PROBLEM 1
In the French Pass travel account, reproduce word for word the passage from "It is a relief" to "a tidal inlet.".
PROBLEM 2
Answer these questions using the French Pass travel account:
(a) In which years did William Brownlee's sawmill operate?
(b) What did the village at Okiwi Bay comprise?
(c) How many kilometers of unsealed road led to French Pass?
PROBLEM 3
According to the French Pass travel account, why did the motorhome receive a good shaking on the way to French Pass?

>> START SOURCE TEXT

At Rai Valley sits a picturesque little reserve, next to the Brown River, where we spent the night parked among a nest of willow trees on the site of William Brownlee’s sawmill (1885 to 1915), although not much of it remains.
From here the drive to French Pass began, first through the lush pastureland of the narrow valley floor that, quite rightly, convinced early pastoralists it would be good place to settle. The flanks of the steep hills on either side were forested with pinus radiata, and where the trees have been harvested, discarded trunks were strewn about the ravaged slopes like spilt matches.
It is a relief then, to climb out of the valley and zigzag sharply through a low beech forest. Already we felt well off the beaten track – any road signs were peppered with gun-shot wounds. At the brow of the hill the first sweeping vista of Croiselles Harbour came into view. Off-shore islands poked up like molar teeth. To one side was the smaller scoop Whangarae Bay set between high pinched headlands, and the swirling sand of a tidal inlet.
It’s steep country through here. What goes up, must come down and a corkscrew descent brought us to the delightful little suntrap of Okiwi Bay. Set at the toe of a sheltered circle of sea with only a narrow outlet to the ocean, the village comprised a scattering of holiday houses, a campground, and wharf.
The road climbed again, higher and higher. On the left a birds’ eye view delivered us the silky, sapphire sea of Outer Pelorus Sound. On the right we could peer down into Hallum Cove and the Inner Sound.
From the turn off to Elaine Bay, the road was unsealed abd for 22km to French Pass, potholes and corrugation gave the motorhome a good shaking. But the seascape is spectacular. Thankfully there were also reserves where the bush was pleasant to drive through, even though it hid the scenery.
And then, quite suddenly, we emerged onto farmland stripped of almost every tree, but smoothly contoured and tilting dizzily down to the far-away ocean. The peninsula had now narrowed to a steep strip of land between Inner and Outer Pelorous Sound. The panorama had us gasping superlatives – to the left the ocean and the great bulk of D’Urville Island, and far down to our right a few monopoly houses in Admiralty Bay and the clear water streaked with mussel farms.
Our road was challenging. It rock-and-rolled towards the tip of the peninsula, slicing through the hills like a narrow linear scar, as if a giant hand had tried to decapitate the hilltops. The sea seemed all around. We were now so high we could have competed with a small plane for airspace. The vistas were amazing. Way below we glimpsed the ginger-coloured sand of beaches impossible to reach except by boat.

>> END SOURCE TEXT
>> START EXTRACTED DATA

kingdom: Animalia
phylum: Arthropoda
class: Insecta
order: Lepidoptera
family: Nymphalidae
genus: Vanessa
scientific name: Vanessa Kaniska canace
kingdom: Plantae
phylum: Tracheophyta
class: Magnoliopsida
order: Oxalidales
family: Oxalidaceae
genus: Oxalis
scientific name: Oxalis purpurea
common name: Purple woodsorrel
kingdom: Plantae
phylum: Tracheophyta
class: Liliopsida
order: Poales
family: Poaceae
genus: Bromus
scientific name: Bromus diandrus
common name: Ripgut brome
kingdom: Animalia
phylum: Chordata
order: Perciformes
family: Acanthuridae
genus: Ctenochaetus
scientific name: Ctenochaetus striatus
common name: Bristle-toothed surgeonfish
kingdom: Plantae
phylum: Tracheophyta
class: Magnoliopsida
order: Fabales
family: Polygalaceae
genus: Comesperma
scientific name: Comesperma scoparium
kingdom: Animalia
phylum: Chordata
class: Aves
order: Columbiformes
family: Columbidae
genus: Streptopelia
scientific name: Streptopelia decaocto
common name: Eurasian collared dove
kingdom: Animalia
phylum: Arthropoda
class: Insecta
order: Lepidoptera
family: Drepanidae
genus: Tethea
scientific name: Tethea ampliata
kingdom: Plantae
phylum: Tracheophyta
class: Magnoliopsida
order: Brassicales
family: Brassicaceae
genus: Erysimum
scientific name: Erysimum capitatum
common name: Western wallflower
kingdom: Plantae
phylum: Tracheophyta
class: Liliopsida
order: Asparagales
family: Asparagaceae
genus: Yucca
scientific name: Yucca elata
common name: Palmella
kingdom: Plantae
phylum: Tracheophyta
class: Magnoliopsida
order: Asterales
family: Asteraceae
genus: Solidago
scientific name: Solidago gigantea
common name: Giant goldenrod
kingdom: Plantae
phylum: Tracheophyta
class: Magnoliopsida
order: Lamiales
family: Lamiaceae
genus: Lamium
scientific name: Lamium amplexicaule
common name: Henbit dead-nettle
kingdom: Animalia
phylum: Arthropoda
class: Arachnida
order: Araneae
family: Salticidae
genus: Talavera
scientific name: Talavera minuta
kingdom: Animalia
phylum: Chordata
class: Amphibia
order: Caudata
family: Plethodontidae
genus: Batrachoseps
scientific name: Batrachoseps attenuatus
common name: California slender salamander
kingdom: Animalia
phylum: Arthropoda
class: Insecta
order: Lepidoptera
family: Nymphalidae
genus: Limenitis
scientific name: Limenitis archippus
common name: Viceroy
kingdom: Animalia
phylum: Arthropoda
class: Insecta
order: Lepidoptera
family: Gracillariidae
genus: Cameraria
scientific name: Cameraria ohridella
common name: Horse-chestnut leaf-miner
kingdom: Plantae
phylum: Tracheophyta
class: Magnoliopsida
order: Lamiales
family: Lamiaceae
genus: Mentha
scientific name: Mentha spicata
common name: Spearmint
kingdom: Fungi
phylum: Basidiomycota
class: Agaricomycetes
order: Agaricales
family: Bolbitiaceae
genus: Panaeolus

>> END EXTRACTED DATA

WORKED ANSWER 1
It is a relief then, to climb out of the valley and zigzag sharply through a low beech forest. Already we felt well off the beaten track – any road signs were peppered with gun-shot wounds. At the brow of the hill the first sweeping vista of Croiselles Harbour came into view. Off-shore islands poked up like molar teeth. To one side was the smaller scoop Whangarae Bay set between high pinched headlands, and the swirling sand of a tidal inlet.

WORKED ANSWER 2
(a) From 1885 to 1915.
(b) A scattering of holiday houses, a campground, and a wharf.
(c) 22 km.

WORKED ANSWER 3
From the turn-off to Elaine Bay, the road was unsealed for the 22 km to French Pass. Its potholes and corrugation shook the motorhome.